Lo de las guerras es divertido. Ayer le tocó a la religión ser causa de todas las guerras; hoy, al nacionalismo. En lo que parecen no caer quienes manejan este simulacro de argumento es que la constante en este caso es la guerra, que se ha dado por esa y por variadas causas, desde las vacas (eso significa etimológicamente la palabra sanskrita para ‘guerra’, ‘lucha por las vacas’) hasta el sexo. Es decir, cualquier cosa que valore el ser humano se convierte en un buen pretexto para luchar por ello.
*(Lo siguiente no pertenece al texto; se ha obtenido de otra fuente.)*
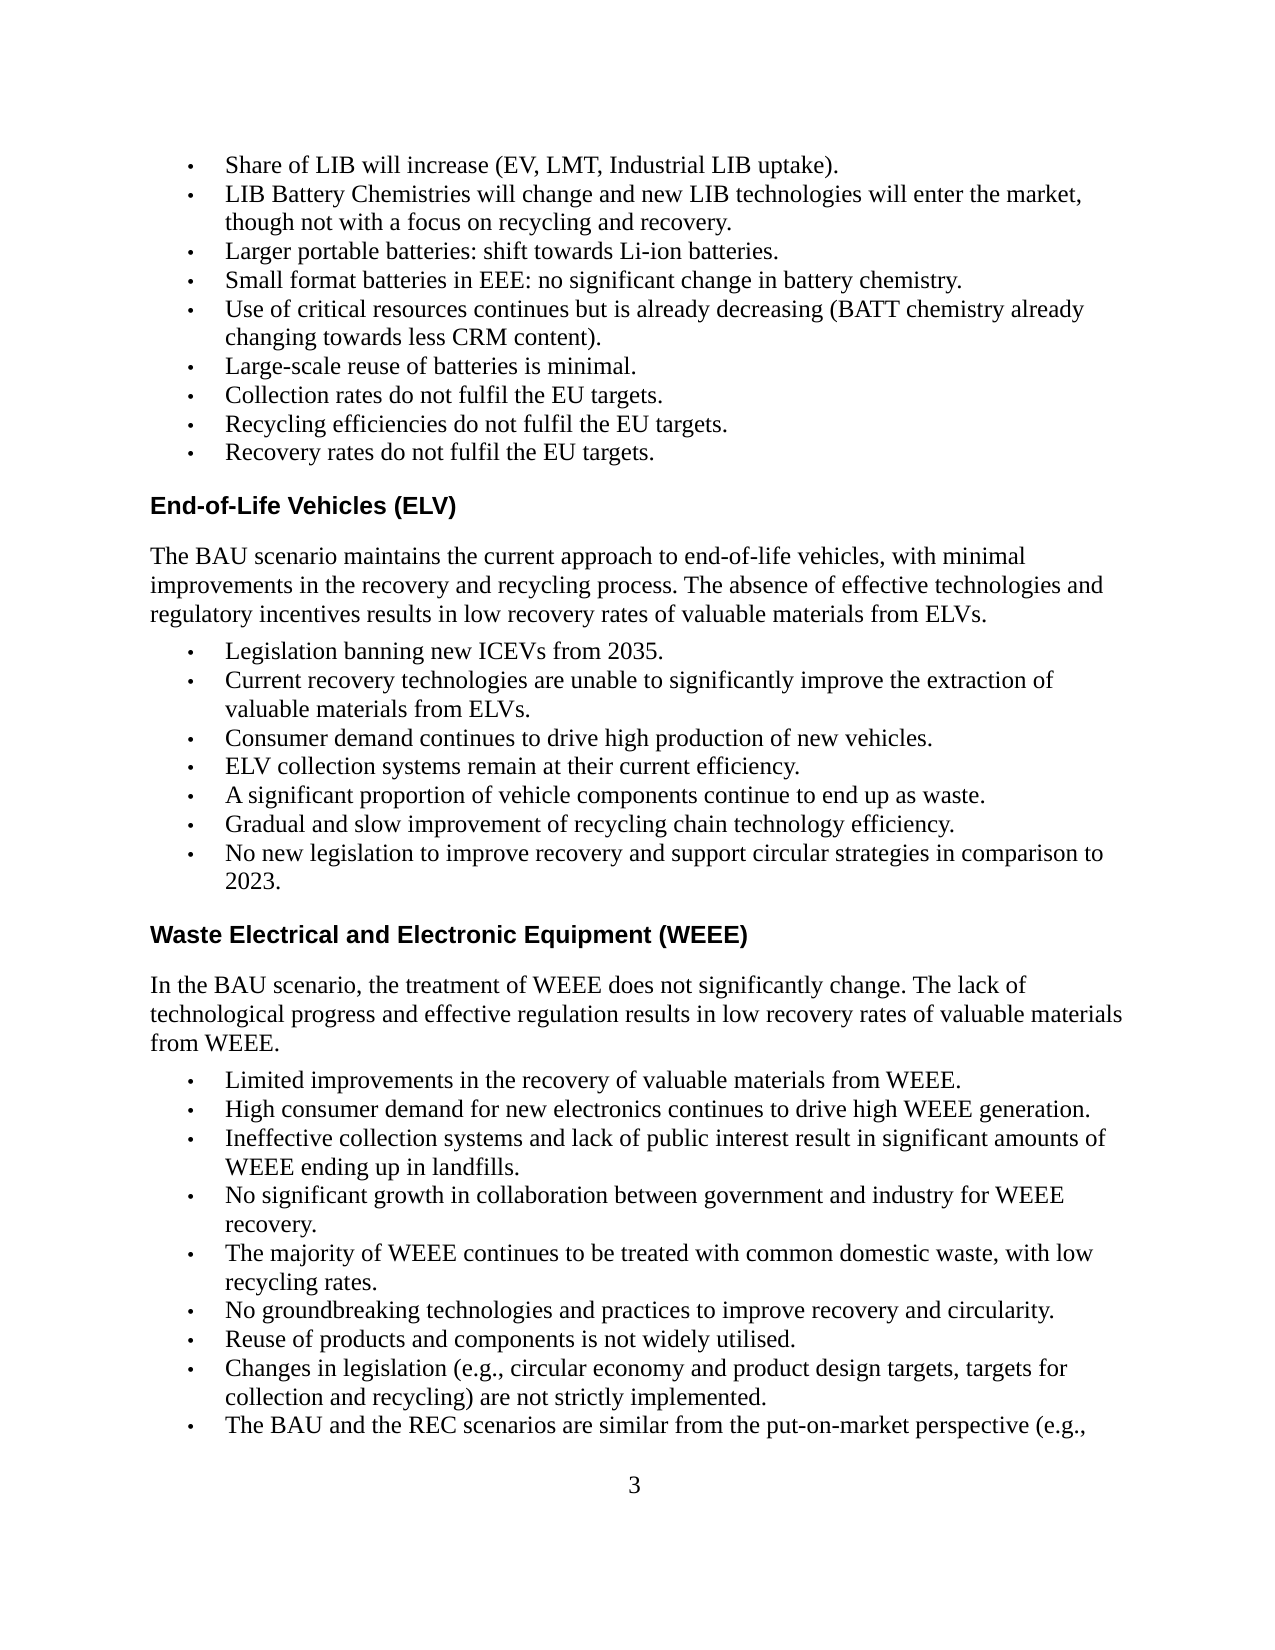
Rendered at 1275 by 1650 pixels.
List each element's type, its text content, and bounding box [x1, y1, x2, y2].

list Current recovery technologies are unable to significantly improve the extraction of valuable materials from ELVs. [187, 665, 1125, 723]
list Share of LIB will increase (EV, LMT, Industrial LIB uptake). [187, 150, 1125, 179]
list ELV collection systems remain at their current efficiency. [187, 751, 1125, 780]
list High consumer demand for new electronics continues to drive high WEEE generation. [187, 1094, 1125, 1123]
list Gradual and slow improvement of recycling chain technology efficiency. [187, 809, 1125, 838]
list Recycling efficiencies do not fulfil the EU targets. [187, 409, 1125, 437]
list Consumer demand continues to drive high production of new vehicles. [187, 723, 1125, 751]
list Small format batteries in EEE: no significant change in battery chemistry. [187, 265, 1125, 294]
list Collection rates do not fulfil the EU targets. [187, 380, 1125, 409]
list Larger portable batteries: shift towards Li-ion batteries. [187, 236, 1125, 265]
list Limited improvements in the recovery of valuable materials from WEEE. [187, 1065, 1125, 1094]
list No new legislation to improve recovery and support circular strategies in comparison to 2023. [187, 838, 1125, 895]
list Large-scale reuse of batteries is minimal. [187, 351, 1125, 380]
list Reuse of products and components is not widely utilised. [187, 1324, 1125, 1353]
list Changes in legislation (e.g., circular economy and product design targets, targets for collection and recycling) are not strictly implemented. [187, 1353, 1125, 1410]
list No groundbreaking technologies and practices to improve recovery and circularity. [187, 1295, 1125, 1324]
list Ineffective collection systems and lack of public interest result in significant amounts of WEEE ending up in landfills. [187, 1123, 1125, 1180]
list Use of critical resources continues but is already decreasing (BATT chemistry already changing towards less CRM content). [187, 294, 1125, 351]
text In the BAU scenario, the treatment of WEEE does not significantly change. The lack of technological progress and effective regulation results in low recovery rates of valuable materials from WEEE. [150, 970, 1125, 1056]
text The BAU scenario maintains the current approach to end-of-life vehicles, with minimal improvements in the recovery and recycling process. The absence of effective technologies and regulatory incentives results in low recovery rates of valuable materials from ELVs. [150, 541, 1125, 627]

España era un PowerPoint, era un PIB compartido, era el miedo a quedar fuera de ‘Europa’ y del euro; ha sido hasta este momento el valladar contra la fuga de las empresas y la caída del turismo. Y no digo que eso no tenga su importancia y su peso, pero, caramba, el ser humano no es una vaca que se contente con su ración de pasto.
La gente que inundó las calles de Barcelona el domingo ha estado rápida para evitar que pudiera decirse que todos los catalanes tienen a Cataluña por única patria. Pero ahora todos deberemos estar vigilantes para que nuestros políticos no vendan la conclusión de que no queremos ninguna.